### Prompt
The listing is to be reproduced in full, with no character altered.

### Excerpted data
|---|

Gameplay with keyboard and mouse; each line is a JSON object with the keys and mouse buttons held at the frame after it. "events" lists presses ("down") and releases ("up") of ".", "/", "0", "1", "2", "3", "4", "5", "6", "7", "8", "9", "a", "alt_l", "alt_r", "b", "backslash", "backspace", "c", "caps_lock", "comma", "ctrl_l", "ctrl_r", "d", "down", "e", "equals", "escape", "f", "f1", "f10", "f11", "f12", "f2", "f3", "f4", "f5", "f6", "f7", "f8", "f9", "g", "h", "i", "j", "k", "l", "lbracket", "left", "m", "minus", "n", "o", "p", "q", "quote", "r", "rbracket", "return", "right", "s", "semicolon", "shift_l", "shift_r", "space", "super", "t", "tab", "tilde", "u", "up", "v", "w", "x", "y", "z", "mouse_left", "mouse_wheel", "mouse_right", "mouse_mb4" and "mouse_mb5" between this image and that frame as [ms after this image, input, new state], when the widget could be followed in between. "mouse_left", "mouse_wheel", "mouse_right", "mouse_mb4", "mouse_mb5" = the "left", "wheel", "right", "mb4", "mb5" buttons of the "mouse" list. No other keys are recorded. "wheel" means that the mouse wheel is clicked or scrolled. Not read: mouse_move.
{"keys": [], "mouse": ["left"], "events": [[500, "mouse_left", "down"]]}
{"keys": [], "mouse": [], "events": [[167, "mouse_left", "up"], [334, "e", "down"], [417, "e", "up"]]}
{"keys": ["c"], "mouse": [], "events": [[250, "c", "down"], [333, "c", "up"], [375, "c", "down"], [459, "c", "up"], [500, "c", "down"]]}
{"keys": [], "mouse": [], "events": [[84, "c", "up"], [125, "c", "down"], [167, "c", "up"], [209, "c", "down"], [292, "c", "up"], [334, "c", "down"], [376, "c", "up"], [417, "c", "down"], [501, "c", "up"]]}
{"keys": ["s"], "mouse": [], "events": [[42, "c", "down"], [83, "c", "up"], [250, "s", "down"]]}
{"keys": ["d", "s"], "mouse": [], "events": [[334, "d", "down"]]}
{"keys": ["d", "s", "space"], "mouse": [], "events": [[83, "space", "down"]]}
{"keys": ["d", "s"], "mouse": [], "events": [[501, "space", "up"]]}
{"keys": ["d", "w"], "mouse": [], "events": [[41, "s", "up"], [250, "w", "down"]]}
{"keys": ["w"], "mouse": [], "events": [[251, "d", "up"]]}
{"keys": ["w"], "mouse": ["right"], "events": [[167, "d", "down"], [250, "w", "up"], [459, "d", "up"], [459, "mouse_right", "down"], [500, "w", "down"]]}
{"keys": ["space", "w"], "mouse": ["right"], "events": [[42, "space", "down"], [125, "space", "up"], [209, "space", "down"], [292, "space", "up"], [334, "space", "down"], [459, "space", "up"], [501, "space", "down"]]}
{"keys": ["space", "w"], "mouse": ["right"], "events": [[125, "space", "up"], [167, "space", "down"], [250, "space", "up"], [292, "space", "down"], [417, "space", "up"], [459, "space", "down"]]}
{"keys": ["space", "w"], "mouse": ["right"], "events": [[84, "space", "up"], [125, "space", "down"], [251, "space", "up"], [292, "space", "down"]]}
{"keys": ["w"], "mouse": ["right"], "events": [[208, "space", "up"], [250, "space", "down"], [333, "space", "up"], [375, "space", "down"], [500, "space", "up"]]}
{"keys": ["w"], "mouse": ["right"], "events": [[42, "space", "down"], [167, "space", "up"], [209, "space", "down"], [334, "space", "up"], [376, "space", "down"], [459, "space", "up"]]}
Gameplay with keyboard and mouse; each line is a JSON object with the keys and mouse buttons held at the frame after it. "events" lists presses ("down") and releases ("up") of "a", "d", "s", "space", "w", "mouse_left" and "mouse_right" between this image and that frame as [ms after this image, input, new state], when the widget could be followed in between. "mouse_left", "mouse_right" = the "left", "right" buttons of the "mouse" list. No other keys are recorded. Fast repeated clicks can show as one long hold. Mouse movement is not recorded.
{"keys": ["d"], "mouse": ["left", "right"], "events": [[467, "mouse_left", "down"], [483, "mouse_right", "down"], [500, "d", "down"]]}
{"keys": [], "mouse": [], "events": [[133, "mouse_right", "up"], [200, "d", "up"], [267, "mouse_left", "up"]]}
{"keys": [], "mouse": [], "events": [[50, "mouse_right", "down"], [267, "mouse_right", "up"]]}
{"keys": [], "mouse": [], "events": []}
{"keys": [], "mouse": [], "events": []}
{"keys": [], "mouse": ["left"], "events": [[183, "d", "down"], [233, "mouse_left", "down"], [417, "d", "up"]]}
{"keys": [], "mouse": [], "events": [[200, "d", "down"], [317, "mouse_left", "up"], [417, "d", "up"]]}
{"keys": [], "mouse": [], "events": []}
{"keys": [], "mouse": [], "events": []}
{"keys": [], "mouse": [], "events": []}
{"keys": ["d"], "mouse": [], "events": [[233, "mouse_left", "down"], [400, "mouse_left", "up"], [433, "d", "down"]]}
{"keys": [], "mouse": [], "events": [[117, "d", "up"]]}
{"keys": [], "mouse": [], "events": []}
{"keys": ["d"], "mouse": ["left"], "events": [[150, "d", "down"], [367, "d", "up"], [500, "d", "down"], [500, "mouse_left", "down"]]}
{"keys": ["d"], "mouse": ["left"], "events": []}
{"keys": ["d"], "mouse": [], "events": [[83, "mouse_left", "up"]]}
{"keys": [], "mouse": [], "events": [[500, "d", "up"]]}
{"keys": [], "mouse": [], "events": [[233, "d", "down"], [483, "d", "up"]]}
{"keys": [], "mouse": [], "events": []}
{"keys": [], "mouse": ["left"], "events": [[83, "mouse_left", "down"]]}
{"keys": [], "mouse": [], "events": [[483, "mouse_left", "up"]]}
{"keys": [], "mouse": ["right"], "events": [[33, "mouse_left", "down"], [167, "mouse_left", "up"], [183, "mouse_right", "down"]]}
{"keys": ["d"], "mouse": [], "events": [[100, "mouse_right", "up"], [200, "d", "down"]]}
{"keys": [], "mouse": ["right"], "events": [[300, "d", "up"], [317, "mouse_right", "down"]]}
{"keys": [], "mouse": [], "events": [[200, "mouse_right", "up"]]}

|---|

### Response for this exercise
Gameplay with keyboard and mouse; each line is a JSON object with the keys and mouse buttons held at the frame after it. "events" lists presses ("down") and releases ("up") of ".", "/", "0", "1", "2", "3", "4", "5", "6", "7", "8", "9", "a", "alt_l", "alt_r", "b", "backslash", "backspace", "c", "caps_lock", "comma", "ctrl_l", "ctrl_r", "d", "down", "e", "equals", "escape", "f", "f1", "f10", "f11", "f12", "f2", "f3", "f4", "f5", "f6", "f7", "f8", "f9", "g", "h", "i", "j", "k", "l", "lbracket", "left", "m", "minus", "n", "o", "p", "q", "quote", "r", "rbracket", "return", "right", "s", "semicolon", "shift_l", "shift_r", "space", "super", "t", "tab", "tilde", "u", "up", "v", "w", "x", "y", "z", "mouse_left", "mouse_wheel", "mouse_right", "mouse_mb4" and "mouse_mb5" between this image and that frame as [ms after this image, input, new state], when the widget could be followed in between. "mouse_left", "mouse_wheel", "mouse_right", "mouse_mb4", "mouse_mb5" = the "left", "wheel", "right", "mb4", "mb5" buttons of the "mouse" list. No other keys are recorded. "wheel" means that the mouse wheel is clicked or scrolled. Not read: mouse_move.
{"keys": [], "mouse": ["left"], "events": [[500, "mouse_left", "down"]]}
{"keys": [], "mouse": [], "events": [[167, "mouse_left", "up"], [334, "e", "down"], [417, "e", "up"]]}
{"keys": ["c"], "mouse": [], "events": [[250, "c", "down"], [333, "c", "up"], [375, "c", "down"], [459, "c", "up"], [500, "c", "down"]]}
{"keys": [], "mouse": [], "events": [[84, "c", "up"], [125, "c", "down"], [167, "c", "up"], [209, "c", "down"], [292, "c", "up"], [334, "c", "down"], [376, "c", "up"], [417, "c", "down"], [501, "c", "up"]]}
{"keys": ["s"], "mouse": [], "events": [[42, "c", "down"], [83, "c", "up"], [250, "s", "down"]]}
{"keys": ["d", "s"], "mouse": [], "events": [[334, "d", "down"]]}
{"keys": ["d", "s", "space"], "mouse": [], "events": [[83, "space", "down"]]}
{"keys": ["d", "s"], "mouse": [], "events": [[501, "space", "up"]]}
{"keys": ["d", "w"], "mouse": [], "events": [[41, "s", "up"], [250, "w", "down"]]}
{"keys": ["w"], "mouse": [], "events": [[251, "d", "up"]]}
{"keys": ["w"], "mouse": ["right"], "events": [[167, "d", "down"], [250, "w", "up"], [459, "d", "up"], [459, "mouse_right", "down"], [500, "w", "down"]]}
{"keys": ["space", "w"], "mouse": ["right"], "events": [[42, "space", "down"], [125, "space", "up"], [209, "space", "down"], [292, "space", "up"], [334, "space", "down"], [459, "space", "up"], [501, "space", "down"]]}
{"keys": ["space", "w"], "mouse": ["right"], "events": [[125, "space", "up"], [167, "space", "down"], [250, "space", "up"], [292, "space", "down"], [417, "space", "up"], [459, "space", "down"]]}
{"keys": ["space", "w"], "mouse": ["right"], "events": [[84, "space", "up"], [125, "space", "down"], [251, "space", "up"], [292, "space", "down"]]}
{"keys": ["w"], "mouse": ["right"], "events": [[208, "space", "up"], [250, "space", "down"], [333, "space", "up"], [375, "space", "down"], [500, "space", "up"]]}
{"keys": ["w"], "mouse": ["right"], "events": [[42, "space", "down"], [167, "space", "up"], [209, "space", "down"], [334, "space", "up"], [376, "space", "down"], [459, "space", "up"]]}
Gameplay with keyboard and mouse; each line is a JSON object with the keys and mouse buttons held at the frame after it. "events" lists presses ("down") and releases ("up") of "a", "d", "s", "space", "w", "mouse_left" and "mouse_right" between this image and that frame as [ms after this image, input, new state], when the widget could be followed in between. "mouse_left", "mouse_right" = the "left", "right" buttons of the "mouse" list. No other keys are recorded. Fast repeated clicks can show as one long hold. Mouse movement is not recorded.
{"keys": ["d"], "mouse": ["left", "right"], "events": [[467, "mouse_left", "down"], [483, "mouse_right", "down"], [500, "d", "down"]]}
{"keys": [], "mouse": [], "events": [[133, "mouse_right", "up"], [200, "d", "up"], [267, "mouse_left", "up"]]}
{"keys": [], "mouse": [], "events": [[50, "mouse_right", "down"], [267, "mouse_right", "up"]]}
{"keys": [], "mouse": [], "events": []}
{"keys": [], "mouse": [], "events": []}
{"keys": [], "mouse": ["left"], "events": [[183, "d", "down"], [233, "mouse_left", "down"], [417, "d", "up"]]}
{"keys": [], "mouse": [], "events": [[200, "d", "down"], [317, "mouse_left", "up"], [417, "d", "up"]]}
{"keys": [], "mouse": [], "events": []}
{"keys": [], "mouse": [], "events": []}
{"keys": [], "mouse": [], "events": []}
{"keys": ["d"], "mouse": [], "events": [[233, "mouse_left", "down"], [400, "mouse_left", "up"], [433, "d", "down"]]}
{"keys": [], "mouse": [], "events": [[117, "d", "up"]]}
{"keys": [], "mouse": [], "events": []}
{"keys": ["d"], "mouse": ["left"], "events": [[150, "d", "down"], [367, "d", "up"], [500, "d", "down"], [500, "mouse_left", "down"]]}
{"keys": ["d"], "mouse": ["left"], "events": []}
{"keys": ["d"], "mouse": [], "events": [[83, "mouse_left", "up"]]}
{"keys": [], "mouse": [], "events": [[500, "d", "up"]]}
{"keys": [], "mouse": [], "events": [[233, "d", "down"], [483, "d", "up"]]}
{"keys": [], "mouse": [], "events": []}
{"keys": [], "mouse": ["left"], "events": [[83, "mouse_left", "down"]]}
{"keys": [], "mouse": [], "events": [[483, "mouse_left", "up"]]}
{"keys": [], "mouse": ["right"], "events": [[33, "mouse_left", "down"], [167, "mouse_left", "up"], [183, "mouse_right", "down"]]}
{"keys": ["d"], "mouse": [], "events": [[100, "mouse_right", "up"], [200, "d", "down"]]}
{"keys": [], "mouse": ["right"], "events": [[300, "d", "up"], [317, "mouse_right", "down"]]}
{"keys": [], "mouse": [], "events": [[200, "mouse_right", "up"]]}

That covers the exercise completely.